= Beginning of Section =

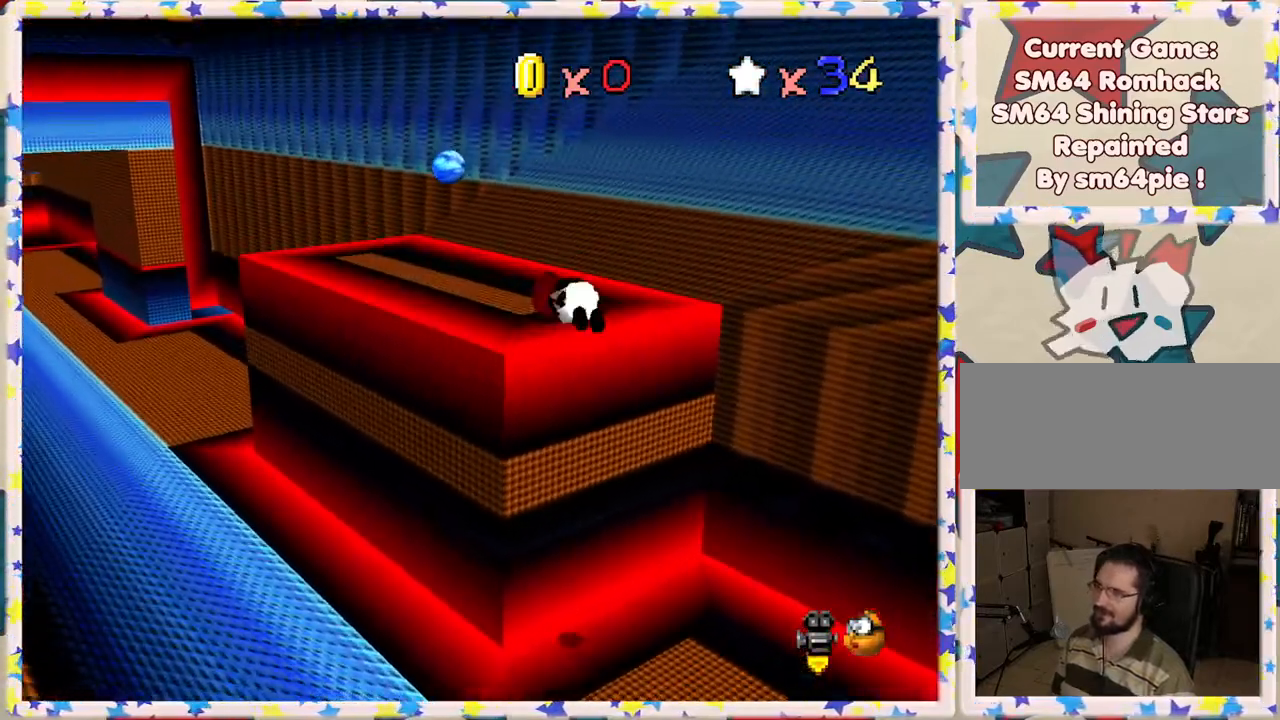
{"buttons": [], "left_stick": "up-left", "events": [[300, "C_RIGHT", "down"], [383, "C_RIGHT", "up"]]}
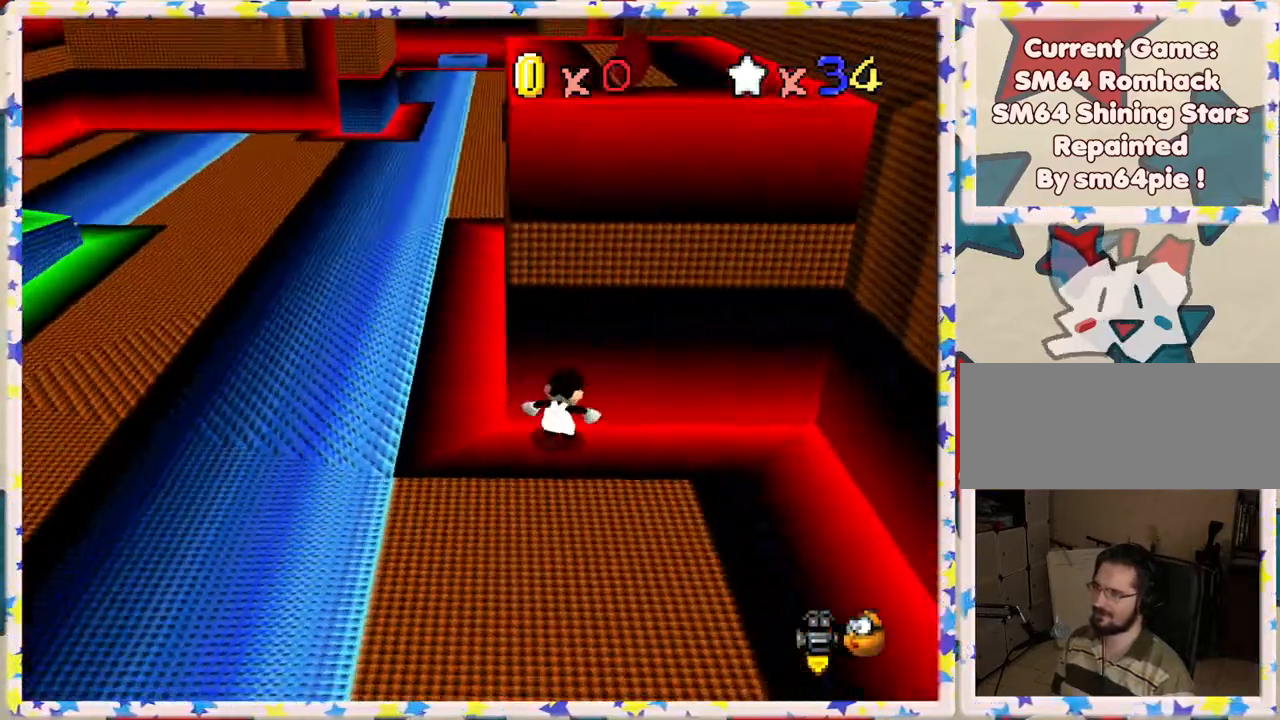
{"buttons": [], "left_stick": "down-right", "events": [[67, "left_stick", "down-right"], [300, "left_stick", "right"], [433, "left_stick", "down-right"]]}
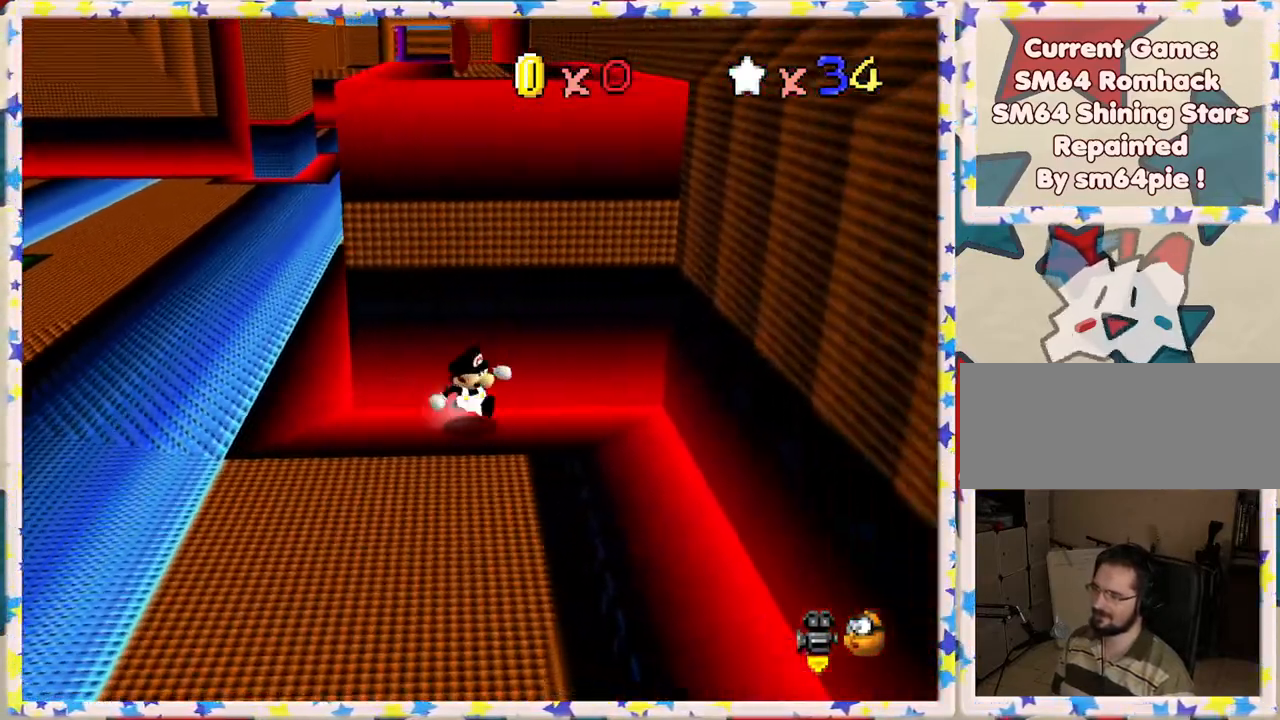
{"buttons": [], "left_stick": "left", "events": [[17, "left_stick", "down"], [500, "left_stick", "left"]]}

= End of Section =

» **Activity**: Restate the listing above word for word and skip each picture.

» **Result of this task**:
{"buttons": [], "left_stick": "up-left", "events": [[300, "C_RIGHT", "down"], [383, "C_RIGHT", "up"]]}
{"buttons": [], "left_stick": "down-right", "events": [[67, "left_stick", "down-right"], [300, "left_stick", "right"], [433, "left_stick", "down-right"]]}
{"buttons": [], "left_stick": "left", "events": [[17, "left_stick", "down"], [500, "left_stick", "left"]]}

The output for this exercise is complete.